Several weeks ago, some co-workers of mine and I undertook to add a fibre-channel controller and shelf to each of two F630's, each of which previously had only one dual-SCSI adapter.
We did the wrong thing, as it turned out (much later). The FC cards are PCI cards with a long edge connector. F630's have two kinds of PCI slots: some long, some short. We naively jumped to the conclusion that long cards go in a long slot, so we installed the FC cards in slot 10, rather than slot 7, which had been our plan before opening the filers.
Slot 10, it turns out, was a bad idea. Disk controller cards on F630's are only supported in slots 5-8, inclusive. And, believe it or not, you are supposed to put the card in there in spite of the fact that it is too big...you just leave the extra section of connector hanging in mid-air.
So we had just put the filers in an illegal configuration. You may be interested to know the failure mode: None. The filers booted right up, found all the disks, and announced them; we added them to a volume, and we were off to the races.
A week later, the regular disk scrubs found bizillions of parity inconsistencies on each filer and fixed them.
Then the filers started crashing ("PANIC: Freeing free block"). They would only restart after a run of wackz. Then the next disk scrub would put us on the path to ruin again.
After several interactions with several levels of NetApp technical support, eventually all parties came to understand what had happened, and the fact that the FC cards are not supported in slot 10. So we got the FC cards put into the right slots, did a wackz, and breathed easier.
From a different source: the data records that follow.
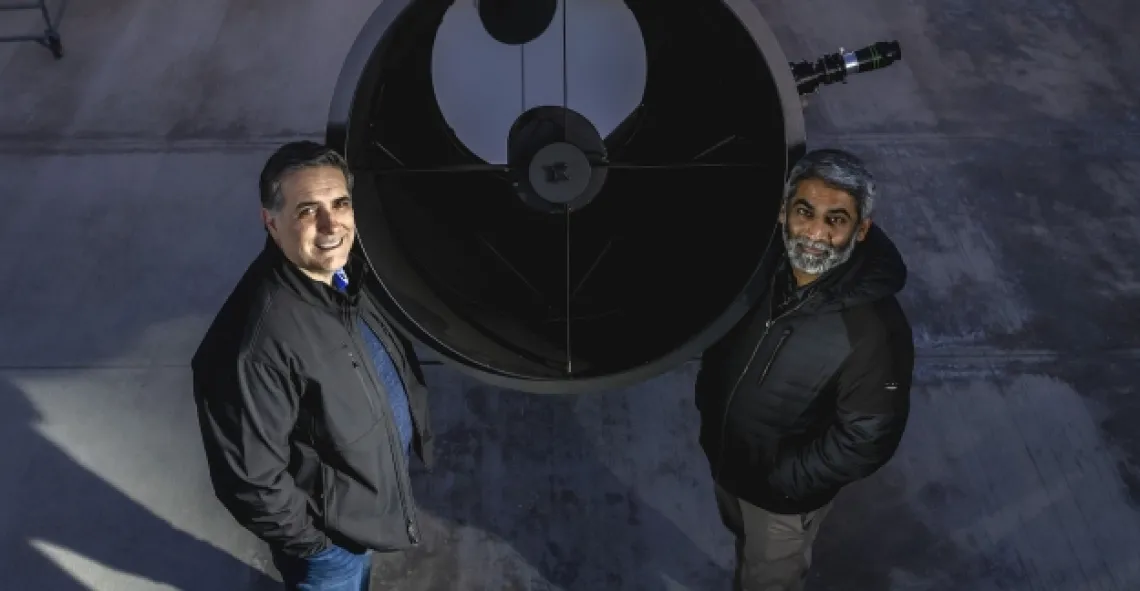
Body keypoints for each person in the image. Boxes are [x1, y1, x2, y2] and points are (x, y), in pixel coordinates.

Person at [191, 141, 433, 591]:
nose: (331, 225)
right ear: (270, 221)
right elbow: (250, 481)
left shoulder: (343, 273)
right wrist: (314, 543)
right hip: (329, 542)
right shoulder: (255, 343)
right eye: (307, 210)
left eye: (340, 203)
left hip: (360, 514)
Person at [694, 149, 915, 591]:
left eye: (836, 220)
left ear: (861, 229)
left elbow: (868, 438)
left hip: (780, 502)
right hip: (726, 462)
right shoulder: (759, 268)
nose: (815, 232)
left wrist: (783, 483)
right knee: (744, 547)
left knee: (768, 579)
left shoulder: (875, 332)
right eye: (804, 211)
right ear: (783, 212)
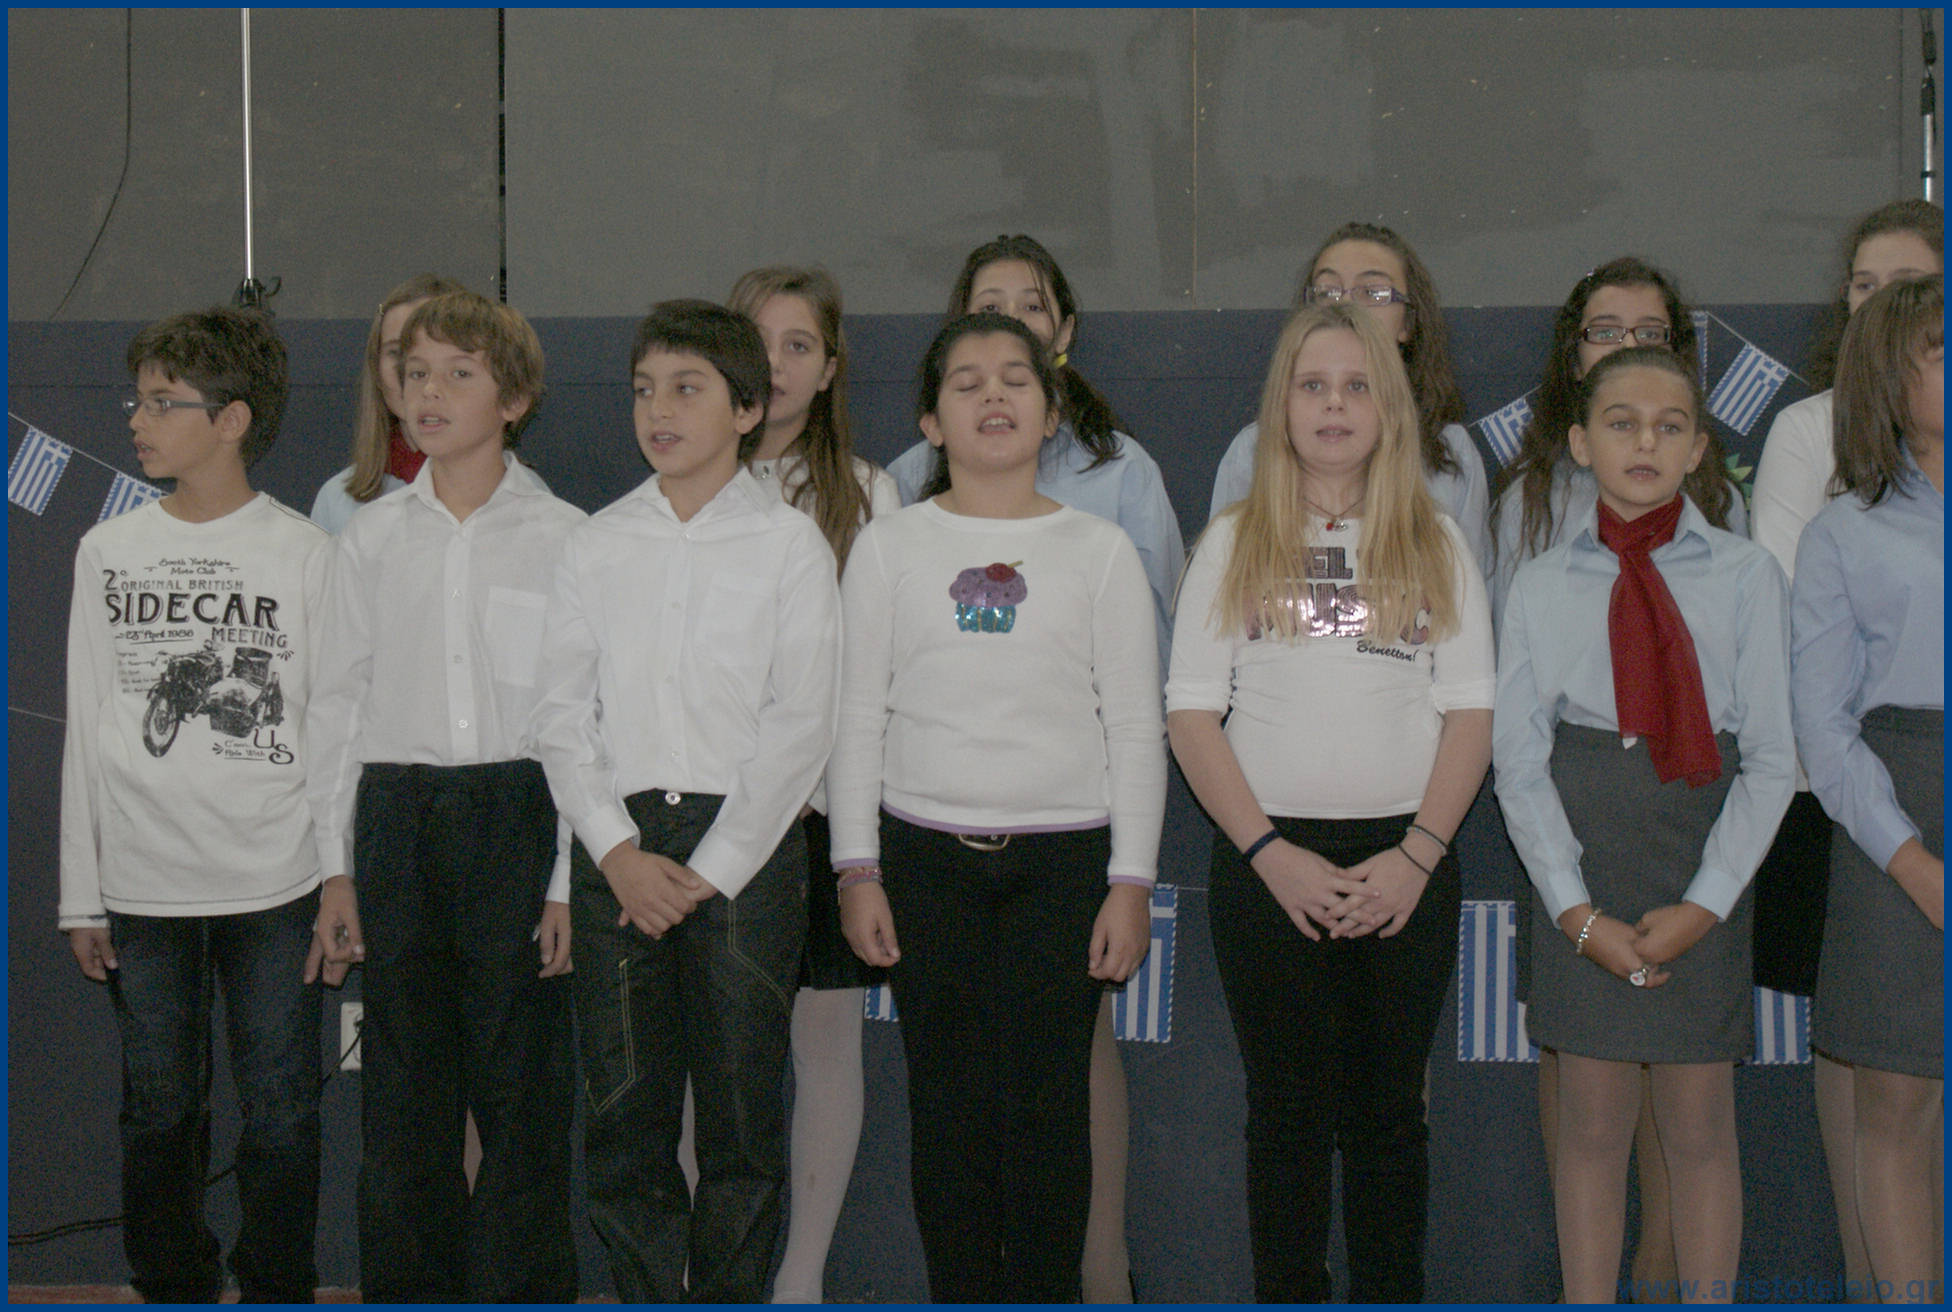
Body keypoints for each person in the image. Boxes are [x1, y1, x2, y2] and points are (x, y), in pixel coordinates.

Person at [829, 312, 1165, 1303]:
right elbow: (856, 717)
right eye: (966, 381)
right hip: (922, 862)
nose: (992, 396)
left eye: (1016, 379)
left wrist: (1130, 884)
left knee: (1049, 1118)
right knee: (947, 1116)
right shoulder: (888, 547)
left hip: (1065, 868)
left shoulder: (1100, 551)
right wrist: (856, 869)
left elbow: (1134, 729)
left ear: (1051, 413)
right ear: (931, 422)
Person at [1168, 302, 1492, 1302]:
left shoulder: (1436, 542)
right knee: (1286, 1118)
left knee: (1389, 1117)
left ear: (1389, 409)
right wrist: (1271, 855)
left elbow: (1470, 716)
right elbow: (1190, 715)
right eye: (1312, 386)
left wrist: (1416, 856)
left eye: (1356, 386)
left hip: (1407, 863)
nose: (1334, 405)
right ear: (1281, 408)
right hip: (1268, 865)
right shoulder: (1232, 542)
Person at [530, 298, 841, 1302]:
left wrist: (712, 869)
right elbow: (560, 716)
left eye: (686, 389)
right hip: (619, 848)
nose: (657, 410)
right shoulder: (596, 543)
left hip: (744, 853)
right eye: (642, 390)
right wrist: (616, 851)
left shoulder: (789, 546)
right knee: (624, 1118)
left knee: (744, 1124)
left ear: (748, 409)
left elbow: (802, 723)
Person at [1495, 346, 1794, 1304]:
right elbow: (1518, 763)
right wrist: (1575, 912)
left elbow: (1773, 760)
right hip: (1584, 864)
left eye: (1670, 427)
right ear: (1581, 442)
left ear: (1699, 448)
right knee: (1589, 1123)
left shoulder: (1746, 575)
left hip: (1703, 859)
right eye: (1621, 423)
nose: (1645, 443)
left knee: (1700, 1124)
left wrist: (1707, 903)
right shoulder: (1541, 583)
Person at [304, 290, 581, 1301]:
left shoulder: (566, 536)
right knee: (404, 1101)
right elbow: (335, 711)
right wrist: (335, 870)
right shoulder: (371, 539)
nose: (429, 392)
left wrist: (566, 878)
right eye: (414, 372)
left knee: (523, 1098)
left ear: (513, 399)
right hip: (398, 819)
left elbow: (583, 723)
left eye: (459, 374)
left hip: (520, 814)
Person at [60, 305, 328, 1302]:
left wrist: (338, 879)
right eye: (138, 401)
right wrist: (81, 896)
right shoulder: (107, 550)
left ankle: (276, 1283)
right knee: (159, 1112)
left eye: (163, 402)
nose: (138, 420)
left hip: (277, 882)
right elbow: (89, 726)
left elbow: (333, 731)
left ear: (231, 419)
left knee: (283, 1110)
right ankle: (171, 1282)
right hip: (142, 884)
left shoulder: (303, 553)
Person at [1751, 201, 1941, 1296]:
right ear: (1885, 378)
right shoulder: (1844, 529)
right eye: (1936, 353)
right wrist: (1911, 861)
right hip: (1888, 822)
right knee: (1893, 1103)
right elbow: (1822, 725)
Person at [727, 264, 900, 1305]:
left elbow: (873, 677)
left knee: (825, 1043)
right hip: (708, 815)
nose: (777, 366)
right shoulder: (686, 483)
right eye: (759, 343)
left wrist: (840, 822)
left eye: (799, 346)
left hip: (821, 818)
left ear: (831, 368)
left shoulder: (870, 494)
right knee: (709, 1054)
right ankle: (711, 1268)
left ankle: (800, 1278)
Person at [1206, 220, 1490, 576]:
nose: (1347, 306)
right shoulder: (1253, 450)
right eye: (1328, 292)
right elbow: (1222, 585)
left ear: (1408, 323)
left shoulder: (1450, 452)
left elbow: (1467, 591)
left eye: (1372, 292)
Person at [1488, 256, 1746, 626]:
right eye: (1605, 333)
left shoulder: (1717, 497)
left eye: (1651, 334)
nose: (1628, 347)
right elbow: (1513, 641)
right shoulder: (1530, 504)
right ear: (1574, 362)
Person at [309, 272, 469, 533]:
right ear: (377, 367)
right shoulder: (337, 500)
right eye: (396, 352)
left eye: (429, 352)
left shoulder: (516, 495)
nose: (411, 370)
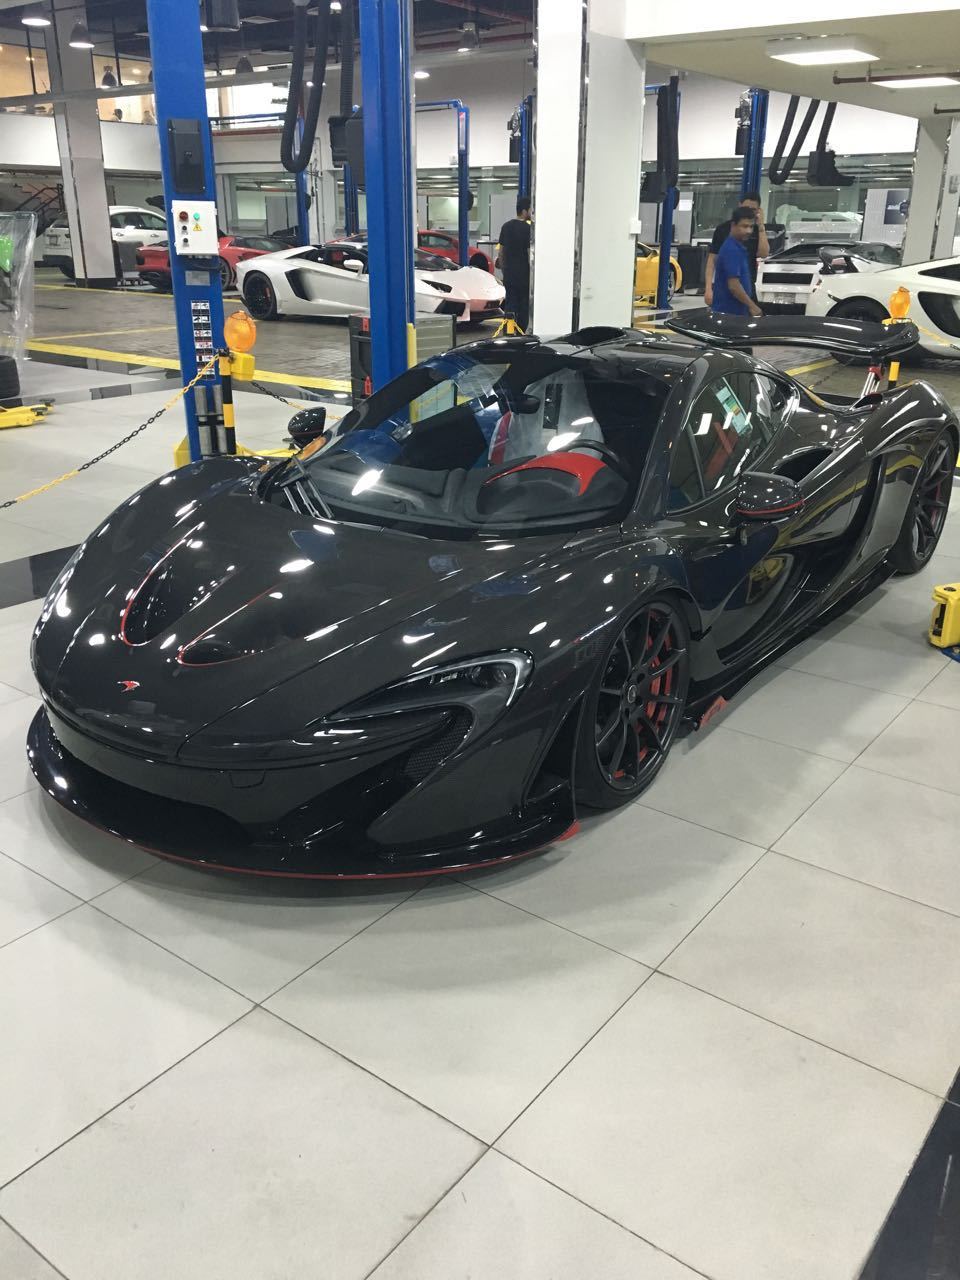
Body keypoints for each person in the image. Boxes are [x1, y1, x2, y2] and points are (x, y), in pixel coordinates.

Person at [704, 190, 769, 307]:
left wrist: (761, 227)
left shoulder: (755, 230)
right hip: (725, 290)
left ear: (758, 211)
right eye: (746, 208)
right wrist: (708, 288)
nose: (747, 230)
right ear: (739, 206)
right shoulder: (724, 232)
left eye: (753, 210)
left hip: (748, 287)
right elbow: (712, 260)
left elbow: (763, 253)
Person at [709, 207, 762, 318]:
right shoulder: (732, 249)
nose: (749, 231)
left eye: (751, 227)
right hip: (728, 314)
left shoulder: (738, 247)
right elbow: (734, 286)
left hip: (735, 313)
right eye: (744, 226)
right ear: (733, 225)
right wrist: (752, 306)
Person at [497, 195, 532, 331]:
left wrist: (504, 269)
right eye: (530, 210)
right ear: (524, 211)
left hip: (509, 274)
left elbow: (501, 251)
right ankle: (521, 331)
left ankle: (509, 331)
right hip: (524, 274)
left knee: (510, 303)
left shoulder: (506, 227)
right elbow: (529, 253)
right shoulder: (528, 229)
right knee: (523, 304)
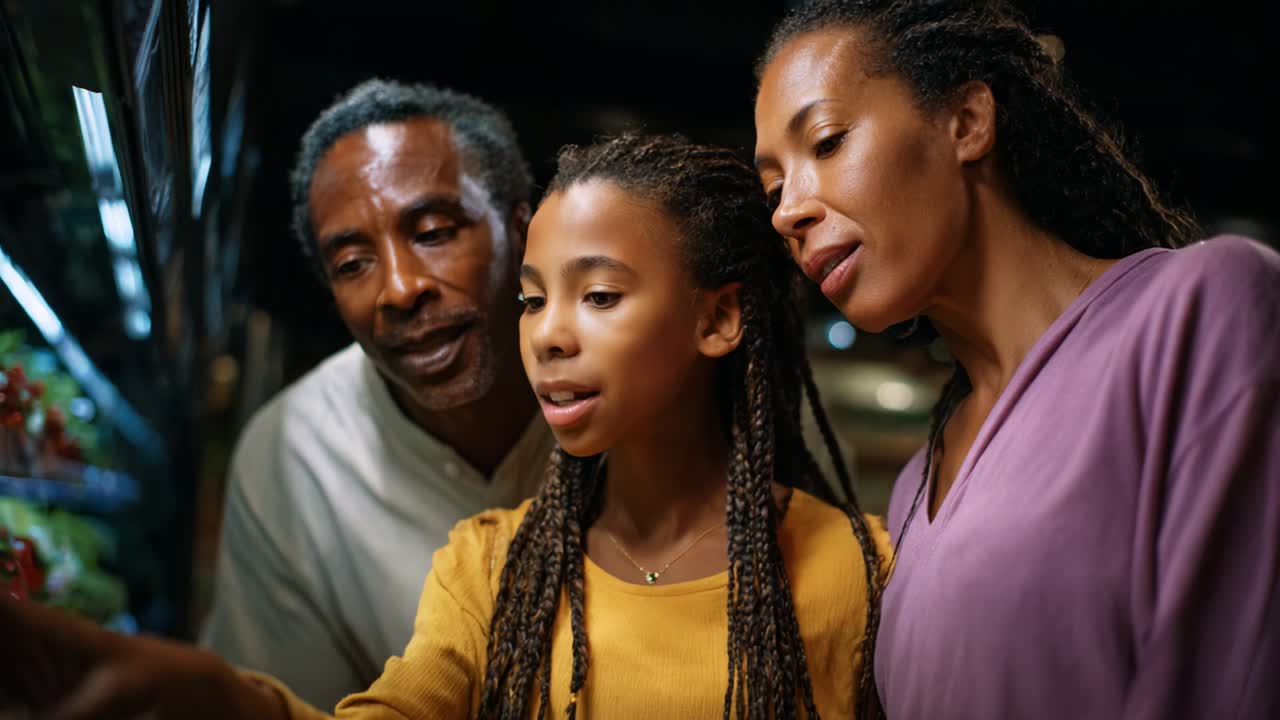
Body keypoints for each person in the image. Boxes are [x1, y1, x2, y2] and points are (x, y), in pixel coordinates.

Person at [0, 133, 891, 719]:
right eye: (535, 300)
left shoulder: (862, 572)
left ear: (718, 320)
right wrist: (223, 699)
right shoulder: (489, 566)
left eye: (601, 295)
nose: (549, 334)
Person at [752, 2, 1280, 719]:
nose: (787, 213)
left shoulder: (1203, 311)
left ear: (967, 122)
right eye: (775, 190)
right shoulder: (914, 488)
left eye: (827, 141)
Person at [200, 79, 555, 708]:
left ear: (525, 230)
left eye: (436, 231)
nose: (398, 289)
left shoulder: (652, 389)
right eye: (352, 264)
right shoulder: (293, 457)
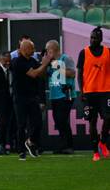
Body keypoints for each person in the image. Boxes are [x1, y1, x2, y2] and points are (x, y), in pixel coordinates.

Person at [9, 36, 52, 160]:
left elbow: (41, 74)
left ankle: (31, 142)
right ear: (24, 49)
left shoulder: (33, 61)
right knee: (21, 125)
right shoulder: (17, 62)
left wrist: (44, 65)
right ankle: (21, 151)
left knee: (37, 122)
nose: (34, 50)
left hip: (32, 97)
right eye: (32, 48)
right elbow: (33, 74)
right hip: (20, 98)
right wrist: (44, 64)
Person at [77, 26, 110, 160]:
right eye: (91, 37)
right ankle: (95, 151)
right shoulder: (83, 52)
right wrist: (82, 91)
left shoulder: (108, 52)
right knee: (92, 122)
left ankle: (103, 142)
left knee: (108, 118)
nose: (92, 40)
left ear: (101, 39)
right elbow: (79, 74)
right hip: (89, 92)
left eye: (95, 38)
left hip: (106, 91)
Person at [44, 39, 76, 154]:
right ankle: (64, 145)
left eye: (48, 50)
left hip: (65, 95)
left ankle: (68, 145)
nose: (46, 53)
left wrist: (55, 65)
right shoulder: (48, 62)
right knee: (58, 121)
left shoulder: (65, 58)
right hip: (54, 95)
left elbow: (72, 73)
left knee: (62, 120)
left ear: (53, 50)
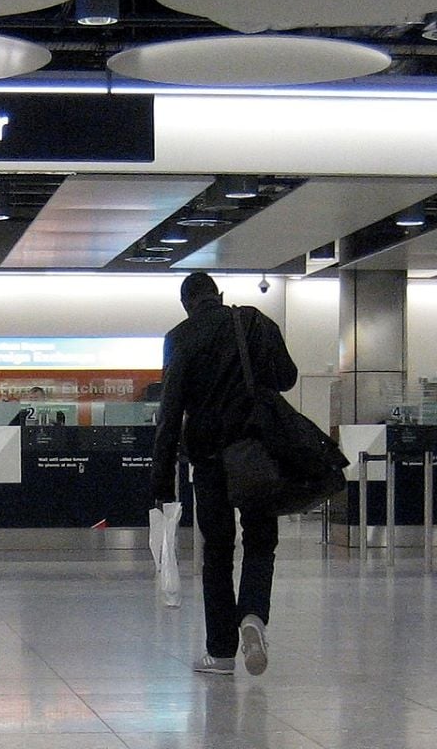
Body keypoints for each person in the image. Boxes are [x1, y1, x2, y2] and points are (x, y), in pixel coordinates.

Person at [151, 272, 297, 677]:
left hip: (210, 460)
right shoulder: (256, 322)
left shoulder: (179, 337)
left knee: (216, 554)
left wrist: (161, 481)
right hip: (256, 453)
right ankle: (253, 616)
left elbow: (170, 412)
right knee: (260, 542)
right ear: (219, 294)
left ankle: (220, 652)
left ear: (186, 304)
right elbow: (288, 377)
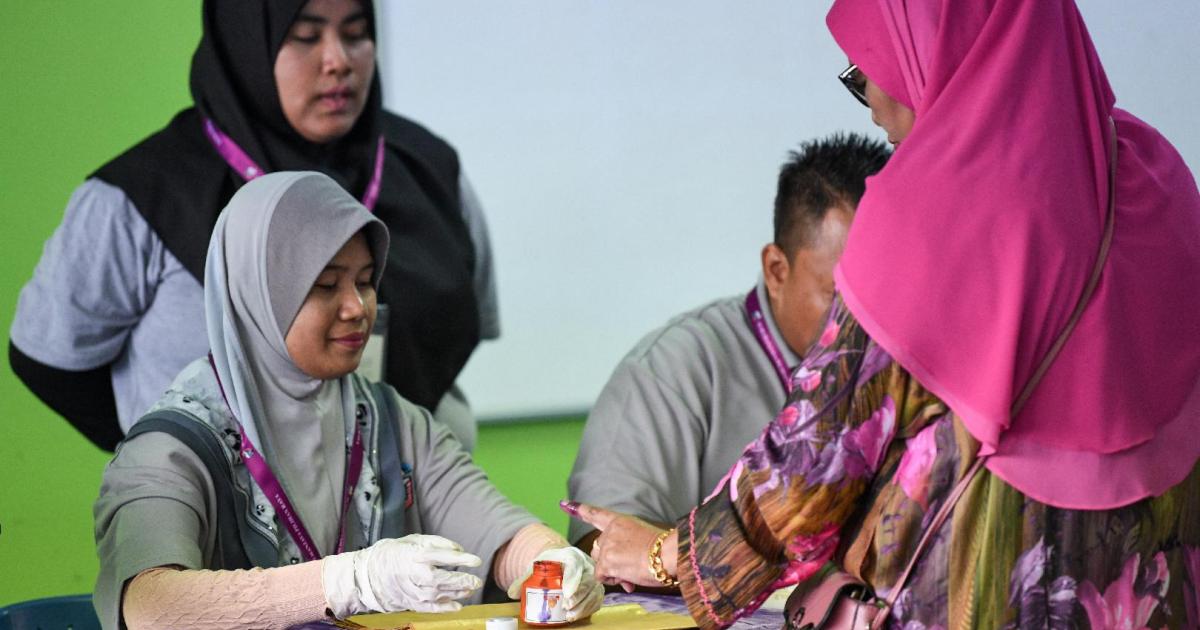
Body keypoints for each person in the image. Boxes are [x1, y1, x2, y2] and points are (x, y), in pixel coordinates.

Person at [571, 0, 1200, 627]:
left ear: (941, 44)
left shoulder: (926, 213)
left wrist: (666, 555)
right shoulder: (1156, 174)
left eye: (871, 68)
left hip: (986, 597)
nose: (871, 101)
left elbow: (812, 468)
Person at [93, 171, 603, 630]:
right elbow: (149, 606)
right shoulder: (173, 446)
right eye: (324, 285)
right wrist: (348, 582)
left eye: (364, 281)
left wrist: (552, 562)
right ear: (258, 295)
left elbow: (498, 531)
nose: (357, 307)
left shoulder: (389, 419)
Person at [9, 0, 493, 452]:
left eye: (356, 33)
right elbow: (50, 363)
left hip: (417, 499)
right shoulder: (140, 196)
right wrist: (174, 464)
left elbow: (471, 320)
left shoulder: (429, 168)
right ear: (243, 42)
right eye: (305, 36)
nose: (338, 61)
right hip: (226, 510)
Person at [566, 134, 889, 551]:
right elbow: (603, 544)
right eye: (840, 298)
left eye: (886, 295)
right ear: (776, 270)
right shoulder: (673, 369)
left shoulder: (914, 368)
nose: (868, 324)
Then one of the filers crashed again.
The culprit there: wackz and disk scrubs look at two completely different pieces of the puzzle. I had the (once again) mistaken idea that wackz fixed a superset of the problems that a disk scrub fixes. Wrong. Wackz only looks at the file system structure and ignores the parity data; to fix the parity data, you need a disk scrub.
Moral of the story: to make sure your disks have happy data on them, do both a wackz and a disk scrub. Yer not done until you do both.
With that problem fixed, we breathed a sigh of relief.
Then one of the filers crashed again.
It turned out that that filer had been in the middle of doing its nightly backup when it crashed the first time, and so it had created a snapshot. Call it "fred". The system came back up, and eventually got fixed, wacked, and scrubbed, but fred was still corrupt.
My backup script contained this:
rsh toaster snap create fred
It did not check to see whether fred exists already; if so, the snap create would just fail, and then the backup would proceed to dump the (existing) fred. Which, if fred is corrupt, would panic the system.
I deleted fred. Then the filer was able to back itself up fine.
So: make sure your snapshots are fresh. My backup script now starts like this:
rsh toaster snap list | grep fred > /dev/null 2>&1 if [ $? -eq 0 ] then echo I refuse to work under these conditions exit 5 fi rsh toaster snap create fred
Brian
P.S. If you know about PCI, you may know that long PCI cards are 64-bit, and short ones are 32-bit. I've omitted that from the discussion above, since what leaps out at you first when you go to install a PCI card is not its bit-width but its physical width...the latter was what got us started down this awful path in the first place.
P.P.S. NetApp Engineering is looking into building checks for illegal configurations into future versions of ONTAP.